Combining Propositions

In our analysis in previous sections we allowed ourselves to refer to specific propositions with single letters, such as p, q, and r and so forth,with the restriction that we do not use t, f, or v. We will continue to use this convention throughout this text, indeed, when we start our formal analysis of arguments such single letters will dominate our exposition, together with other symbols which do not stand for propositions but instead words like, "and", "or", "if. . .then" and others.

To anticipate such usage, let us informally stipulate that two propositions p and q are equivalent only if p and q are true (or false) under the exact same conditions or circumstances. For example, if p stands for, "Exactly 24 hours have passed since we put the petri dish in the incubator", and if q stands for, "Exactly one day has passed since we put the petri dish in this incubator", then p is equivalent to q since one day is 24 hours by definition.

Keeping this in mind, suppose we have two propositions, p and q, which are not equivalent, can we form another proposition that implies both p and q but not equivalent to either alone? The answer is yes!

To illustrate how, consider two specific propositions: let p be, "John is a student at Pima Community College" and let q be, "Mary is a student at the University of Arizona". Suppose that John and Mary are not connected in any way, (in other words p and q are independent propositions). We want to create another proposition, which we will call R, which implies both p and q.

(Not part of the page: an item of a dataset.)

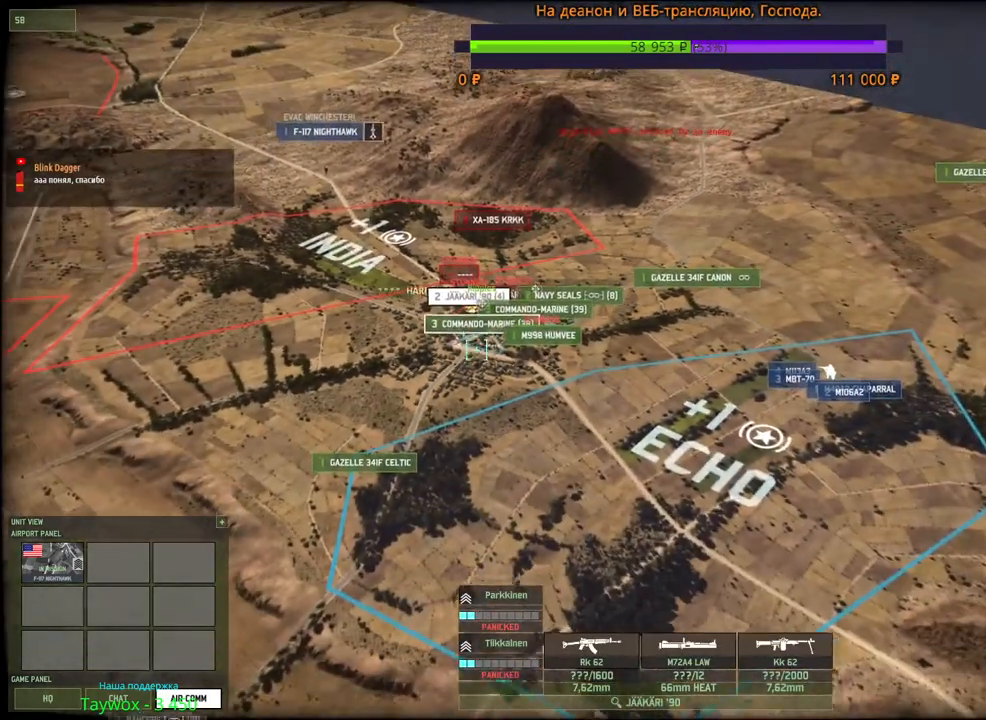
{"keys": ["w"], "mouse": [], "events": [[284, "w", "down"], [367, "d", "down"], [450, "mouse_wheel", "down"], [484, "d", "up"], [484, "mouse_wheel", "up"]]}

The way we do this is to join p and q together with the conjunction, "and" and in doing so create another propositions R which implies both. A specific example will be helpful: using the p and q given above we create R by connecting p and q with the word "and", hence R becomes, "John is a student at Pima Community College and Mary is a student at the University of Arizona" . Symbolically we might say that R = "p and q". Clearly R is not equivalent to p or to q alone since if just one of p or q is false then R is false (which means R could be false while p is true making it impossible for the two to be equivalent). But the truth of R implies the truth of both p and q individually, since R is true only when both p and q are true (if you have become lost with the p's and q's at this point, just go back and re-read the above replacing p, q and R with the given propositions).

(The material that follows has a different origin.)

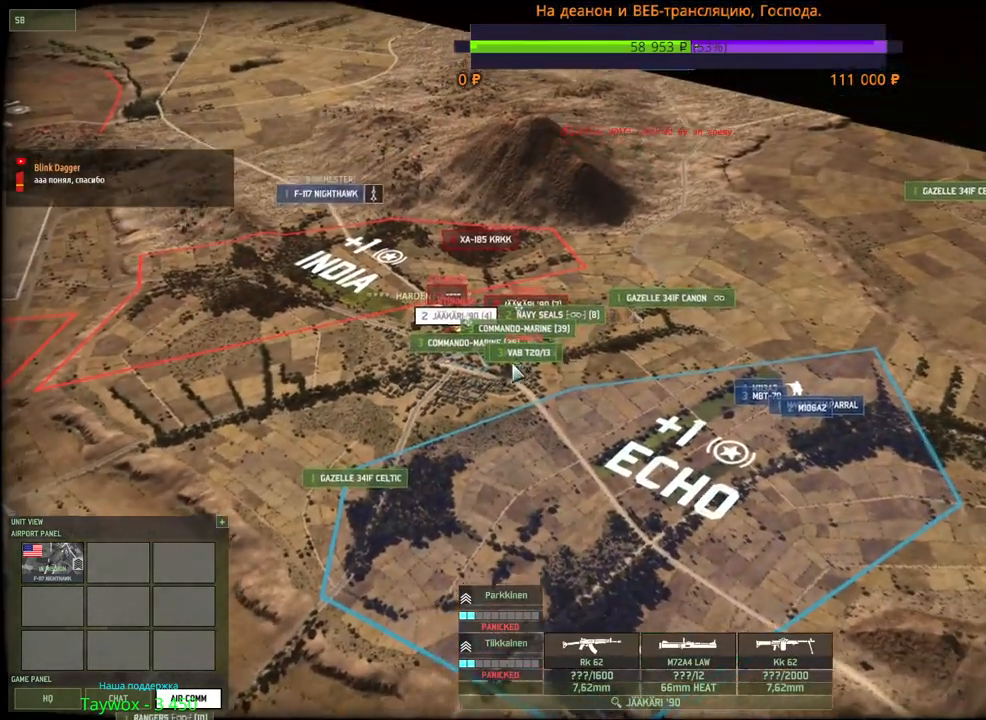
{"keys": [], "mouse": [], "events": [[17, "w", "up"], [67, "mouse_wheel", "down"], [150, "mouse_wheel", "up"], [300, "w", "down"], [484, "w", "up"]]}
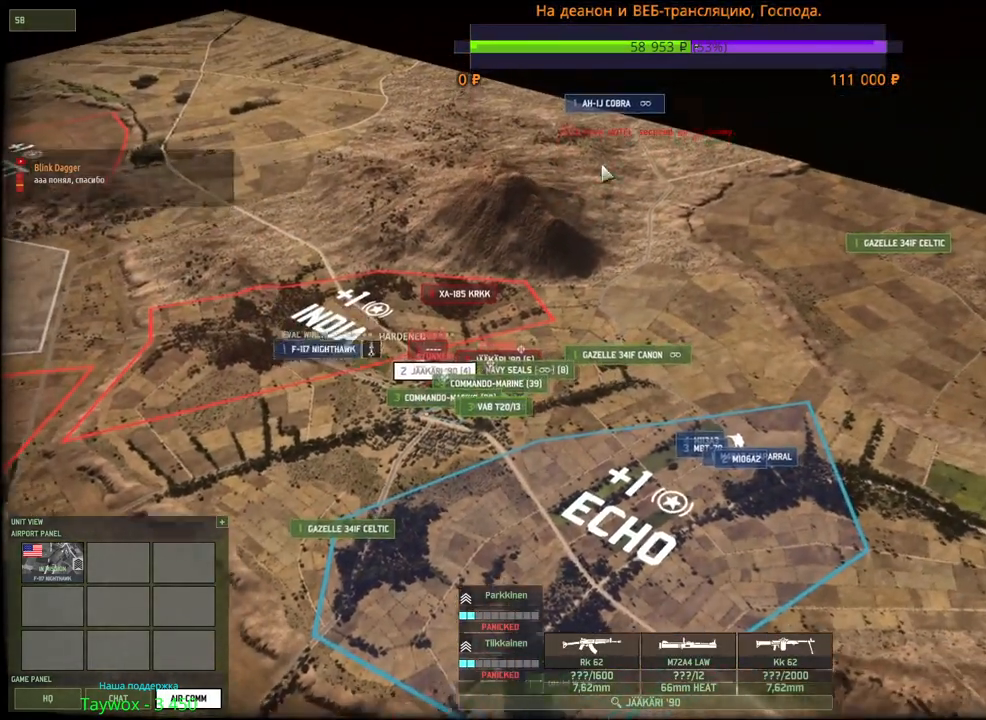
{"keys": [], "mouse": [], "events": [[117, "mouse_left", "down"], [200, "mouse_left", "up"], [267, "a", "down"], [367, "a", "up"]]}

The process of joining two propositions with the word "and" is called conjunction. In the above example, we restricted the use of conjunction to two propositions which are not logically equivalent. This restriction assured us that the resulting proposition R was not equivalent to either of the original two. In general, we can ignore this restriction and can use conjunction freely between any number of propositions of any type to create another proposition whose truth implies the truth of each of the individual propositions.

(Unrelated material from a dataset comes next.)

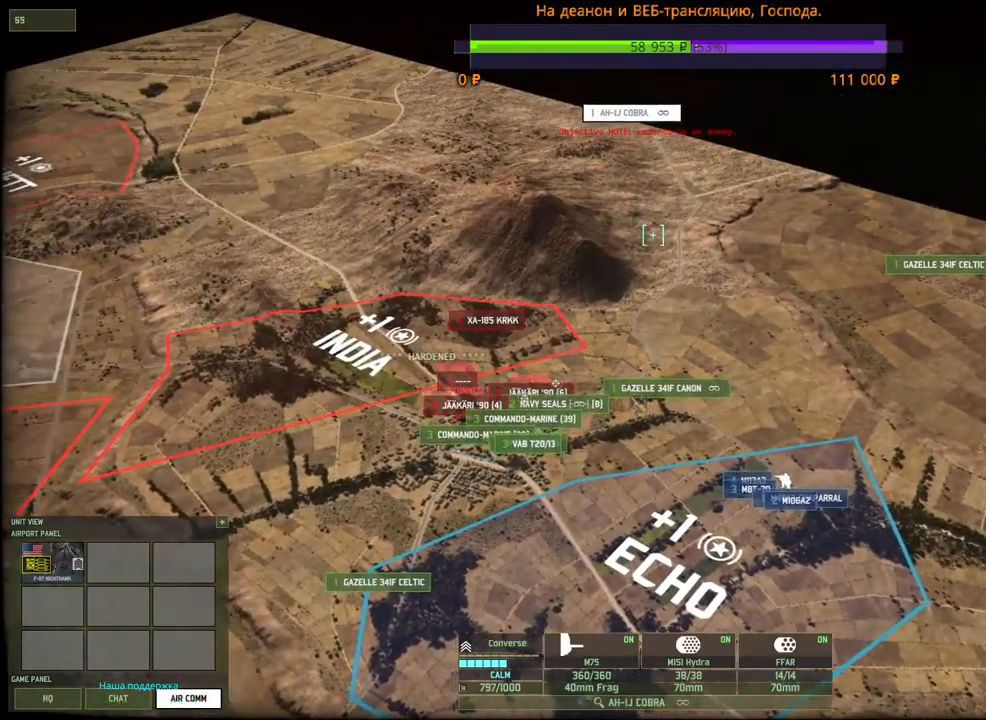
{"keys": [], "mouse": ["left"], "events": [[34, "s", "down"], [267, "s", "up"], [434, "mouse_left", "down"]]}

To summarize, we can take any number of propositions, join them all together with multiple uses of the word "and" to form another proposition which is the conjunction of all of the individual ones with the result that the truth of the new proposition implies that each individual proposition be true.

Example 2.1.1

Let R be "John is 28 and John is a student at San Antonio College and John is a philosophy major", then R is true only if the individual propositions, "John is 28", "John is a student at San Antonio College" and "John is a philosophy major" are all true.

Example 2.1.2

Let p, q, s, m and n all be premises to an argument whose conclusion we denote as c. Let R be the proposition created by the conjunction of p, q, s, n and m. In other words, R is equivalent to the proposition "p and q and s and n and m".

We will learn more about the process of conjunction when we study formally the truth table definitions where words like "and' will play an important role.

For now we introduce the concept of inference which will take up a long way in our goal to classify arguments in the sense of deciding which arguments give good reasons to accept the truth of their conclusions.